__DESCRIZIONE DEL COMPITO__.
Per favore, copia fedelmente dal brano sull'Europa dei risultati, qui sotto, la parte che comincia dalle parole “La partenza di” e si ferma dopo “continua a farlo.”.

La partenza di gennaio è stata incoraggiante, l’inizio primaverile promette bene: anche se solo in estate inoltrata o in autunno potrà arrivare la certezza o meno che il 2007 sarà per l’Europa l’anno del grande rilancio. Mentre scriviamo, in piena e festosa celebrazione del cinquantesimo dei Trattati di Roma e della nascita del Mercato Comune (25 marzo 1957), le probabilità di successo sono, sulla carta, notevoli. Ma poiché nascondersi difficoltà e rischi sarebbe irrealistico, la Commissione europea ha fatto entrare in campo il Settimo Cavalleggeri dell’Unione, vale a dire l’Europa utile, quella che, come noi da qualche anno segnaliamo su queste pagine, ha lavorato molto e bene per migliorare le condizioni di vita dei cittadini e continua a farlo.
Per favorire il successo del suo intervento, quest’Europa è stata anzitutto ufficialmente e solennemente dotata di un nuovo nome. Da dicembre si chiama anche “Europa dei risultati” e da allora – per decisione della Commissione europea – ha il ruolo di principale cavallo di battaglia nell’attacco scatenato dalle istituzioni dell’Unione contro il muro dei dubbi e dei pessimismi davanti al quale l’integrazione europea è bloccata da due anni, dal fatale 2005 degli infausti referendum contro la Costituzione svoltisi in Francia e in Olanda.
È stata una scelta opportuna? E potrà sensibilmente contribuire a liberare dalle ruggini del 2005 la macchina dell’Europa politica? La Commissione europea lo spera. E lo sperano molti europeisti, prendendo tra l’altro nota del fatto che questa enfatizzazione del ruolo dell’Europa dei Risultati, o Europa utile, come noi preferiamo continuare a chiamarla, avviene mentre anche la ripresa del processo d’integrazione politica è incoraggiata da una ricca serie di fatti nuovi.

__DATI FORNITI__.
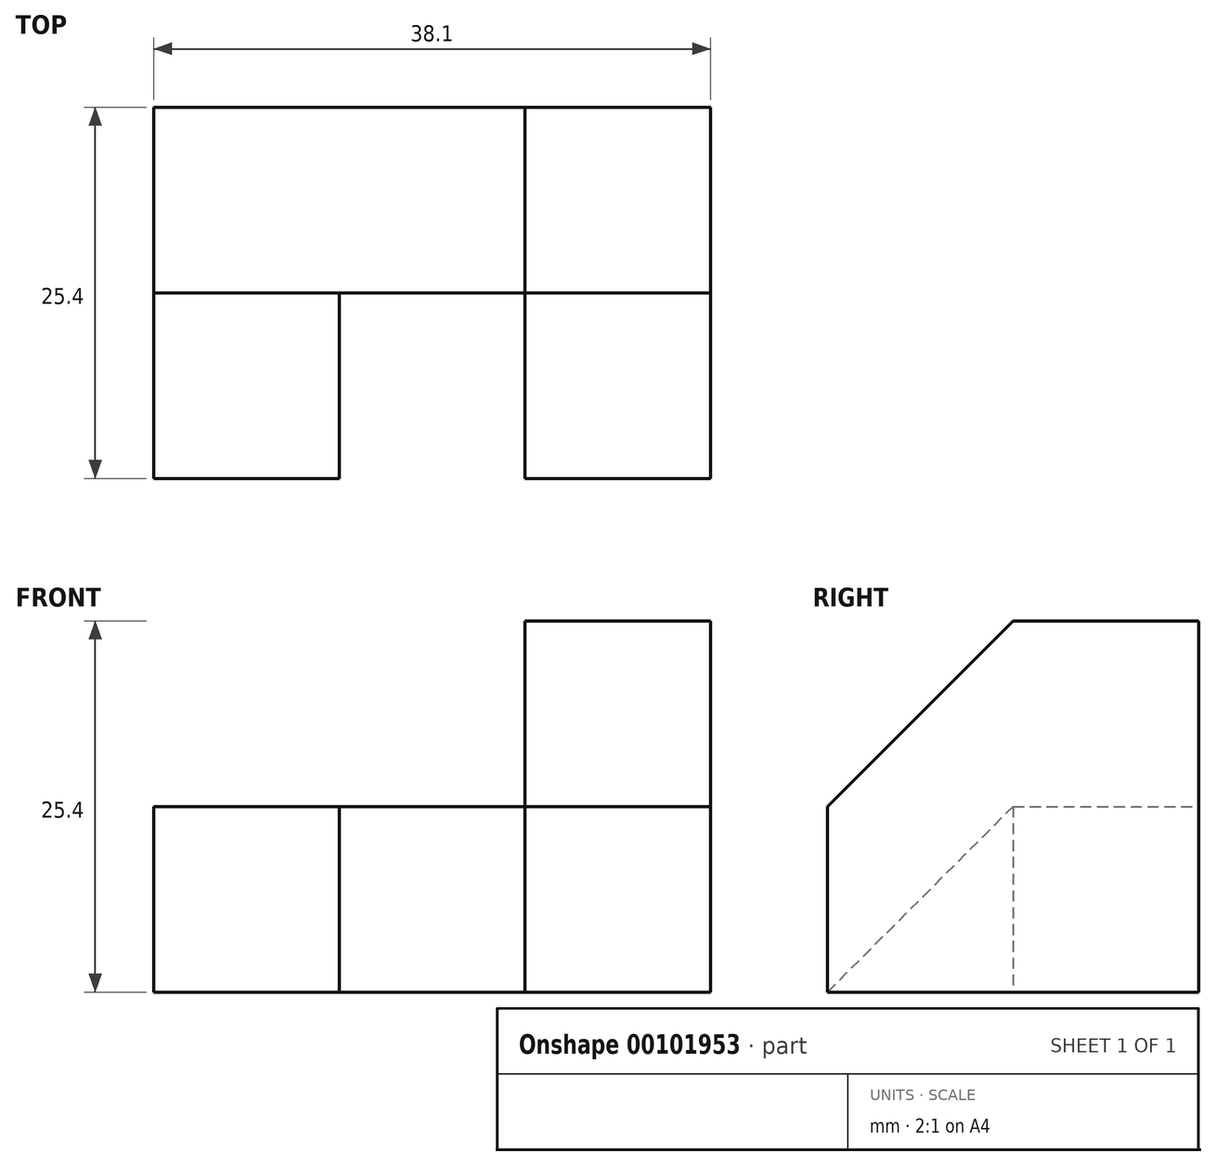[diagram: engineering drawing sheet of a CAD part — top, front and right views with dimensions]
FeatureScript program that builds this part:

__ESERCIZIO SVOLTO__.
La partenza di gennaio è stata incoraggiante, l’inizio primaverile promette bene: anche se solo in estate inoltrata o in autunno potrà arrivare la certezza o meno che il 2007 sarà per l’Europa l’anno del grande rilancio. Mentre scriviamo, in piena e festosa celebrazione del cinquantesimo dei Trattati di Roma e della nascita del Mercato Comune (25 marzo 1957), le probabilità di successo sono, sulla carta, notevoli. Ma poiché nascondersi difficoltà e rischi sarebbe irrealistico, la Commissione europea ha fatto entrare in campo il Settimo Cavalleggeri dell’Unione, vale a dire l’Europa utile, quella che, come noi da qualche anno segnaliamo su queste pagine, ha lavorato molto e bene per migliorare le condizioni di vita dei cittadini e continua a farlo.